La recherche française a bénéficié de programmes dans ce domaine, comme le programme francophone des industries de la langue (FRANCIL) de l’Association des Universités Francophones (AUF), ou le programme TechnoLangue soutenu par plusieurs ministères. Aujourd’hui, le grand programme franco-allemand Quaero sur le traitement des documents multilingues et multimédias rassemble une trentaine de partenaires industriels et académiques autour de huit projets applicatifs et du développement d’une trentaine de technologies de traitement de la langue écrite et parlée, de l’image, de la vidéo et de la musique. Il est entièrement structuré autour de l’évaluation systématique des progrès des technologies, et de la production des données nécessaires au développement et au test de ces technologies.

Tous ces projets ont permis d’investir pour produire les données nécessaires au développement des technologies pour la langue française. Cela lui permet de se placer à une excellente place dans le concert des langues européennes disposant de technologies, au sein d’un peloton qui rassemble l’allemand, l’espagnol, l’italien et le néerlandais, mais qui se trouve loin derrière l’anglais, aucune langue ne disposant par ailleurs encore de l’éventail complet des technologies de la langue à un niveau de qualité suffisant, ni des données permettant de les développer.

Les campagnes d’évaluation internationales montrent de manière objective et quantitative que les laboratoires de recherche français et les technologies qu’ils développent se situent parmi les meilleurs au monde.

Les entreprises françaises tout comme les entreprises européennes sont cependant pour la quasi-totalité des PME qui ont bien du mal à rivaliser avec les géants américains que sont Google, Apple, IBM, Microsoft ou Nuance, qui ont investi massivement dans ces technologies. Et paradoxalement, beaucoup des chercheurs de ces sociétés américaines ont été formés dans les laboratoires de recherche européens.

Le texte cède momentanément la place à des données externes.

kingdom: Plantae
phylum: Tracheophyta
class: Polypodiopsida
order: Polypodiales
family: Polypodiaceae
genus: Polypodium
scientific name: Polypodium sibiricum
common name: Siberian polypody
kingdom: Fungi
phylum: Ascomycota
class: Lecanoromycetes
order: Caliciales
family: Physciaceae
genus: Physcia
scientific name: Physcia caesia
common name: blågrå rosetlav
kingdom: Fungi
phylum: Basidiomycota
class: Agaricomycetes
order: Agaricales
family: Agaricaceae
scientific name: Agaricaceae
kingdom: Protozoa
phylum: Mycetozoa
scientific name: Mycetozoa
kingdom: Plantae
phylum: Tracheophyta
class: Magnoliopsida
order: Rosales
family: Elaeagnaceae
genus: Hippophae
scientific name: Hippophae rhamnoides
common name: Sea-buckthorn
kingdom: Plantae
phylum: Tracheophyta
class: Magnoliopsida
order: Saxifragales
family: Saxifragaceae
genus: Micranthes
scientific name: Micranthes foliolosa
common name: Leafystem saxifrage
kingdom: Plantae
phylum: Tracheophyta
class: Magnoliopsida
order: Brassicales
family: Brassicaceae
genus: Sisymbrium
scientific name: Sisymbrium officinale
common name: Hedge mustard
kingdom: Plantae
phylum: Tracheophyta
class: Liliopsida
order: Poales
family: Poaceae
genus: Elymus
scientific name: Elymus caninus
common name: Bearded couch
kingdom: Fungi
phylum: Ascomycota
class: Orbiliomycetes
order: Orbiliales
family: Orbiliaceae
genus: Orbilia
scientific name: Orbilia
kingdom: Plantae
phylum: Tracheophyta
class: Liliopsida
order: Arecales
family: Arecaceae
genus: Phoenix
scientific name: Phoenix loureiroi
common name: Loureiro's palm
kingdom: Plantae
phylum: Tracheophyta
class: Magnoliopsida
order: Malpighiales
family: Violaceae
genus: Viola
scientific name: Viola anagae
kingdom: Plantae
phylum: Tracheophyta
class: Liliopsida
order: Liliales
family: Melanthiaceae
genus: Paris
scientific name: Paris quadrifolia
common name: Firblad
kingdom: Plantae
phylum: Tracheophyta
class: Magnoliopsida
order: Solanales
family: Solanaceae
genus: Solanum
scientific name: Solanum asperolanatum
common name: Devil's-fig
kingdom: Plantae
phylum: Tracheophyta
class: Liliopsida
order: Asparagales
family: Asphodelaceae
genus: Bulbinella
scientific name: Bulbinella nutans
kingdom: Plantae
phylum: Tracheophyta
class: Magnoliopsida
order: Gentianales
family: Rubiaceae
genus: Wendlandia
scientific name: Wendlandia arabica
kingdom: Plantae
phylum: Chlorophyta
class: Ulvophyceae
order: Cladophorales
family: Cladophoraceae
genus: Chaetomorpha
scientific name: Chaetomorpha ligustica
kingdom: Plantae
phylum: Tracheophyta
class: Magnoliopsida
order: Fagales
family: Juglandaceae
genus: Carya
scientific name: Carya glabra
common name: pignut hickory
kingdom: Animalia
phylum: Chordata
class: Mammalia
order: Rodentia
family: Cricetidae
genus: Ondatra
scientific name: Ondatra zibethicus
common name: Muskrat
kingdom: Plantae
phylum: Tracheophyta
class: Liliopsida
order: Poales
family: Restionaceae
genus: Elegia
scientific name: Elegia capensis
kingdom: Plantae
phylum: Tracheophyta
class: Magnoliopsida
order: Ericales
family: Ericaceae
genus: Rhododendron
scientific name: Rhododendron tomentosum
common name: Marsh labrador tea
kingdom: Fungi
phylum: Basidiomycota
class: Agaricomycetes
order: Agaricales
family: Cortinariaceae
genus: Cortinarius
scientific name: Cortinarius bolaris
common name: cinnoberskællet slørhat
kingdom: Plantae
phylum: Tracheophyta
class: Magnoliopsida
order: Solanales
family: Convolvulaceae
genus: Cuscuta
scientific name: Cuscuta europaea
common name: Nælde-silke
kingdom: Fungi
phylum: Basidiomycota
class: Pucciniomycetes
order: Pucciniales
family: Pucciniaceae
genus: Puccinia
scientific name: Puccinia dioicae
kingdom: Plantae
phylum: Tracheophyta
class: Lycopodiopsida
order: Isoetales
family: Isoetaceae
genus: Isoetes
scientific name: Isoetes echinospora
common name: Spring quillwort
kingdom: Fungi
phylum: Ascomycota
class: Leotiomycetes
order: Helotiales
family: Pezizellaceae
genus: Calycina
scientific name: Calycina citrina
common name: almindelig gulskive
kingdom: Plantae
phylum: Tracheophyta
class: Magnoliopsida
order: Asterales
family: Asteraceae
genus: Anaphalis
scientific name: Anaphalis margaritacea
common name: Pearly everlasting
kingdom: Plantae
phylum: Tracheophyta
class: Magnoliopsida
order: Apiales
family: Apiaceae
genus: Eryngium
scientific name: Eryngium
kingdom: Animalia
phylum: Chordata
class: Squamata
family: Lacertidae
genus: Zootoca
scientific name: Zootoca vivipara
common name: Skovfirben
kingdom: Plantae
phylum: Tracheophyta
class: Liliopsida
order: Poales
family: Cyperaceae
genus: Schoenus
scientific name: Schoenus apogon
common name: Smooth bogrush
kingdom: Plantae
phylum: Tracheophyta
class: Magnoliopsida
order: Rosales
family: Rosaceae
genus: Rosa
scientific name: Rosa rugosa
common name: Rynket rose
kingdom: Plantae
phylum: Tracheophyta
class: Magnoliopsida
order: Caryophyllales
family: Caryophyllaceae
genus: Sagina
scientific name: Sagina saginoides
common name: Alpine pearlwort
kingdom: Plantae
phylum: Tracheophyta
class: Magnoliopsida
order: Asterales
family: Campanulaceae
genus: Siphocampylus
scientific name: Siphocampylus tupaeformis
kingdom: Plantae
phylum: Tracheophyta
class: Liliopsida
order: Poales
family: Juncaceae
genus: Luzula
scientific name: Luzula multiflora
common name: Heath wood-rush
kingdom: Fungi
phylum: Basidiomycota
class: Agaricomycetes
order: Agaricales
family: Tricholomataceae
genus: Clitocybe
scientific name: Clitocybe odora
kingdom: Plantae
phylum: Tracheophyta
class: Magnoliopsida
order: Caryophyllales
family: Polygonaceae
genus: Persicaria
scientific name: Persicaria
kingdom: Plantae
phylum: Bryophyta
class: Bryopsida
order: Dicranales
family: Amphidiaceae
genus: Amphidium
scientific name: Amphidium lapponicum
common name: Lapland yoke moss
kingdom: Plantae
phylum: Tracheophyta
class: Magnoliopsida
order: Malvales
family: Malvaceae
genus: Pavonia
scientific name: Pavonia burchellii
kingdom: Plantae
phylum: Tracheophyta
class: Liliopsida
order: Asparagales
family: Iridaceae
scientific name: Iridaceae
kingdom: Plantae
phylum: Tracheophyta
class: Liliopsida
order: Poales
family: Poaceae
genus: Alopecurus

La situation est semblable dans les autres grands pays industrialisés où la langue française est très pratiquée, Belgique, Suisse ou Canada.

Le financement de la recherche et de l’innovation sur les technologies de la langue manque de continuité, avec des programmes coordonnés de courte durée interrompus par des périodes de financement faible ou épars, et la coordination est manquante avec les programmes existant dans d'autres Etats de l'Union Européenne ou à la Commission Européenne, alors que ce thème de recherche semble idéalement placé pour faire l’objet d’un effort transnational partagé. La situation est similaire à la Commission où la priorité accordée à ce domaine fluctue au fil des ans, et où il bénéficie tour à tour d’une attention particulière, avec un Commissaire, une Unité et une ligne de programme attitrés, puis se trouve noyé dans des agglomérats de différentes natures alors que sa spécificité dans la construction européenne est pourtant clairement identifiée.

Une directive européenne comme il en existe pour l’accès des handicapés à l’information, exprimant l’importance de lever la barrière des langues et stipulant que tout citoyen européen, quelle que soit la langue qu’il parle, doit pouvoir avoir accès à toute information produite dans l’Union Européenne, livre, journal, émission de télévision ou de radio, film, etc. quelle que soit la langue dans laquelle elle a été produite, donnerait une impulsion déterminante à ce secteur.

Un grand programme coordonné sur les Technologies de la Langue dans le cadre du prochain programme européen pour la recherche et l’innovation permettrait le multilinguisme et aiderait à sauver la langue française, dans toutes ses dimensions, tout comme les autres langues, nationales et régionales, et à faciliter les échanges culturels et commerciaux, en Europe et ailleurs.